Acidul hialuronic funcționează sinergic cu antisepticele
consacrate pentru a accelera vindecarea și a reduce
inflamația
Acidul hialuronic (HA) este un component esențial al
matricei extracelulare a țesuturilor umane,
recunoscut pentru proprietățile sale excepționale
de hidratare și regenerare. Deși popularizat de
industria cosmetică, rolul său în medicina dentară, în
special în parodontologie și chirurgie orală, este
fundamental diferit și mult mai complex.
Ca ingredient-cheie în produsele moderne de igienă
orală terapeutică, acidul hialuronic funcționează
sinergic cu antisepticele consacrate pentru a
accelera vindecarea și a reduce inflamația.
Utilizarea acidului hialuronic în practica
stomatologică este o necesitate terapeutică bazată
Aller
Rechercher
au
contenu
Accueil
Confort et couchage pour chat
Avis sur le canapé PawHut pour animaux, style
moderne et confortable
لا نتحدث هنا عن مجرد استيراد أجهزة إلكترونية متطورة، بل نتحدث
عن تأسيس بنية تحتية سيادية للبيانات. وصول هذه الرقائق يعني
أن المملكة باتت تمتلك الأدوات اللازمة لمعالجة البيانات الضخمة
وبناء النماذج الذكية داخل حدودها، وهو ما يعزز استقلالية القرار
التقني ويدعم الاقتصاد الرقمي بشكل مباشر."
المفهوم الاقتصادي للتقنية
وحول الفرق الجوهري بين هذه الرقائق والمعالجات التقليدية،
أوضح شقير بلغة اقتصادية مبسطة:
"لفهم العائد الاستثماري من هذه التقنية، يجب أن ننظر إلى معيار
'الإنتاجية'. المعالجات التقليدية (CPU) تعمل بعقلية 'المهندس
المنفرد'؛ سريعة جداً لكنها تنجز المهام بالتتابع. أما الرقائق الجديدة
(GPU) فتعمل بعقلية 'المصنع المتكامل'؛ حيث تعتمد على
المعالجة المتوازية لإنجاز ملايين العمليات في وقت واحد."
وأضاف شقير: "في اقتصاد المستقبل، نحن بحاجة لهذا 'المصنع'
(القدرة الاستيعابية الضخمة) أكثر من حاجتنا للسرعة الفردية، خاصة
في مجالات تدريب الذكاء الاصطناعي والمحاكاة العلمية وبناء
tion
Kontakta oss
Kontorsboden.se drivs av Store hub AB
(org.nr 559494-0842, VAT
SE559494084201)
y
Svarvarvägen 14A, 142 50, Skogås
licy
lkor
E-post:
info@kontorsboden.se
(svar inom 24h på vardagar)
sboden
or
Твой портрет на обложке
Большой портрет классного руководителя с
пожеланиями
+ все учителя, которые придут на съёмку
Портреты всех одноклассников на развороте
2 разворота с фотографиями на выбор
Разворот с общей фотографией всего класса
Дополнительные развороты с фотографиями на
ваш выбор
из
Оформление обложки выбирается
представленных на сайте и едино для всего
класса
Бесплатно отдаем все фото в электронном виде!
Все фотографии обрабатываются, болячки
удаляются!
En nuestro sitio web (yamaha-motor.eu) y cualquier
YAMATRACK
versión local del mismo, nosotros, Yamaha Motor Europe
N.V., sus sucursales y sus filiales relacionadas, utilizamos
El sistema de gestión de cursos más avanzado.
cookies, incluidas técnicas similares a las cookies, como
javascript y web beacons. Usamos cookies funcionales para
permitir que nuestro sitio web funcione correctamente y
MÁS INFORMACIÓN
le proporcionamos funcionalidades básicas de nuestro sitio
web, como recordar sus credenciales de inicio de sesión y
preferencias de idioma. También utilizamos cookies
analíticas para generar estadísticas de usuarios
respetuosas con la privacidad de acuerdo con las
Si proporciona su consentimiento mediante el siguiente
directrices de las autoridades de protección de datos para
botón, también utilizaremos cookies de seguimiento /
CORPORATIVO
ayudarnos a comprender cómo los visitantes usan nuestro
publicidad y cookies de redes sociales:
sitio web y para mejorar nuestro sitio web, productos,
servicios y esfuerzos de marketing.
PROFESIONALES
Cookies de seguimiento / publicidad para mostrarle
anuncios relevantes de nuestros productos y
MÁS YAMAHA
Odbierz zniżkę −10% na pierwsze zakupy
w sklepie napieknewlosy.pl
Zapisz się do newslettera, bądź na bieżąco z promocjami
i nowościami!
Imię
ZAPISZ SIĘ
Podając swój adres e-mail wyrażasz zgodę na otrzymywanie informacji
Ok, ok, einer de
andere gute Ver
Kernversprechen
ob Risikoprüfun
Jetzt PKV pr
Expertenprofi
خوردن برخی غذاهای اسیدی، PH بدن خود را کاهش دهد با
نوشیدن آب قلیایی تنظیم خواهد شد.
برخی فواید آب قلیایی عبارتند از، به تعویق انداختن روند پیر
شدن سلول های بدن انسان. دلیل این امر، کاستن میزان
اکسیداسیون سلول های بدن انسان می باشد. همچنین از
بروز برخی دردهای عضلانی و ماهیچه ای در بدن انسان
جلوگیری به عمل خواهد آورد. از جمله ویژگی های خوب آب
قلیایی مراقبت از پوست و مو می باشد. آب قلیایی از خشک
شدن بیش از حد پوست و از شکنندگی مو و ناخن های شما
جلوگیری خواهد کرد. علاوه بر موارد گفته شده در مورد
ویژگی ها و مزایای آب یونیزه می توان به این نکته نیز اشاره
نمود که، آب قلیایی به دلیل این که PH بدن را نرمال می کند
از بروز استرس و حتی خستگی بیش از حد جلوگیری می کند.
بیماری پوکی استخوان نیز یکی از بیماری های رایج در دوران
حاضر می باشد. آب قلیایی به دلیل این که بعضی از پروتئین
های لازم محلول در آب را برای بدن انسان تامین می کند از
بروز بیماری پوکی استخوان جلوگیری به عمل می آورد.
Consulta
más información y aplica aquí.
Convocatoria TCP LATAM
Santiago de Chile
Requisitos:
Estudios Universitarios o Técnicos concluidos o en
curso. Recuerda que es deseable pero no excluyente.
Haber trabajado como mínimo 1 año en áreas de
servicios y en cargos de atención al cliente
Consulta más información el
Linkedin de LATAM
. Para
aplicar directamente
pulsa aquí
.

▶ **WHAT YOU ARE ASKED TO DO**
Find the string "Consulta" in the listing and copy every line in which it occurs.

▶ **OUTPUT FOR THIS TASK**
Consulta
Consulta más información el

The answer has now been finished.